Issues Involved: 1. Reopening of assessment under Section 148 of the Income Tax Act, 1961. 2. Validity of exemptions claimed under Section 10 of the Income Tax Act, 1961. 3. Application of Section 44 and the First Schedule of the Income Tax Act, 1961. 4. Concept of "change of opinion" in the context of reopening assessments.
Issue-wise Detailed Analysis:
1. Reopening of Assessment under Section 148: The case involves a notice issued by the First Respondent on 17 March 2011 under Section 148 of the Income Tax Act, 1961, seeking to reopen the assessment for the Assessment Year 2006-07. The Petitioner, engaged in the business of general insurance, had filed a return of income declaring a loss and claimed exemptions under various clauses of Section 10. The Assessing Officer initially allowed some exemptions but later issued the notice to reopen the assessment, indicating that the exemptions were wrongly allowed.
2. Validity of Exemptions Claimed under Section 10: The Petitioner claimed exemptions under clauses (15), (23G), (33), and (38) of Section 10. The Assessing Officer, during the original assessment, allowed exemptions under clauses (15), (23G), and (33) but denied the exemption under clause (38), stating that the Petitioner was engaged in trading shares as a business activity, not as an investor.
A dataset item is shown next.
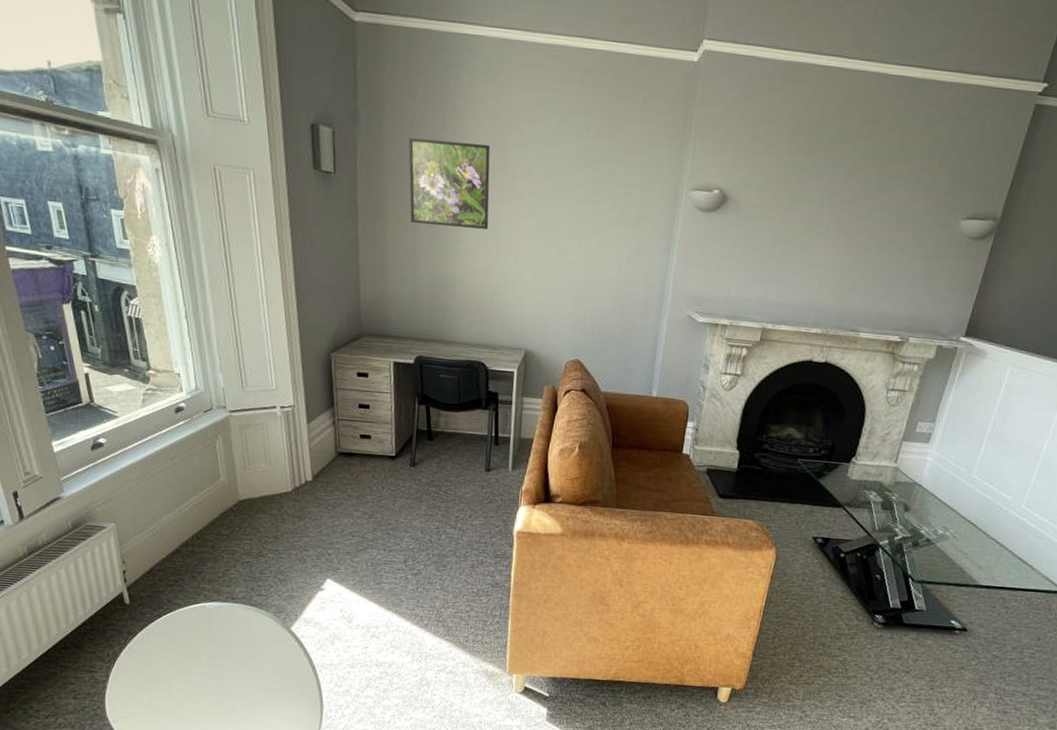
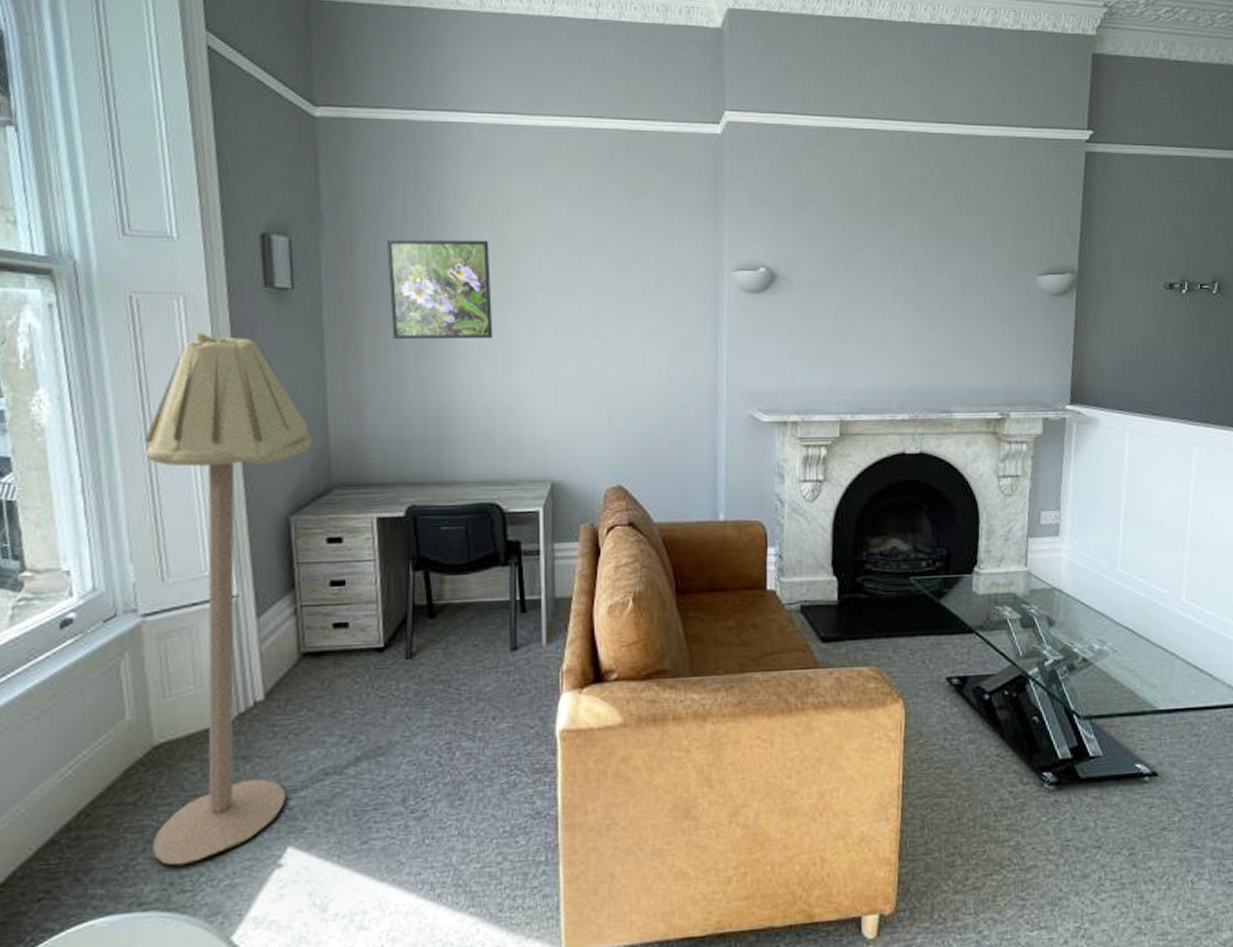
floor lamp: none [227,202,349,579] -> present [144,332,314,866]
The reopening notice contended that the claims under Section 10 were not in accordance with the law, suggesting that no other sections of the Act apply to insurance companies except for the provisions in Rule 5 of the First Schedule.
3. Application of Section 44 and the First Schedule: Section 44 and the First Schedule of the Income Tax Act, 1961, were central to the dispute. The Assessing Officer argued that the computation of profits for insurance companies should be strictly as per Rule 5 of the First Schedule, excluding other sections of the Act. However, the Petitioner relied on a CBDT communication clarifying that exemptions under Section 10 are available to non-life insurance businesses, subject to fulfilling specific conditions.
4. Concept of "Change of Opinion": The Court examined whether the reopening of the assessment was based on a "change of opinion" by the Assessing Officer. It was argued that the Assessing Officer had already applied his mind to the exemptions during the original assessment, and the reopening was merely a review of the earlier decision without any new tangible material. The Supreme Court's ruling in Commissioner of Income-Tax v. Kelvinator of India Ltd. was cited, emphasizing that reopening based on a mere change of opinion is not permissible.
Judgment: The Court found merit in the Petitioner's contention that the reopening of the assessment was based on a mere change of opinion without any tangible material. The Assessing Officer had previously considered the exemptions and allowed them based on the CBDT's communication. The Court held that the reopening was contrary to law and quashed the notice dated 17 March 2011 under Section 148. The rule was made absolute, and there was no order as to costs.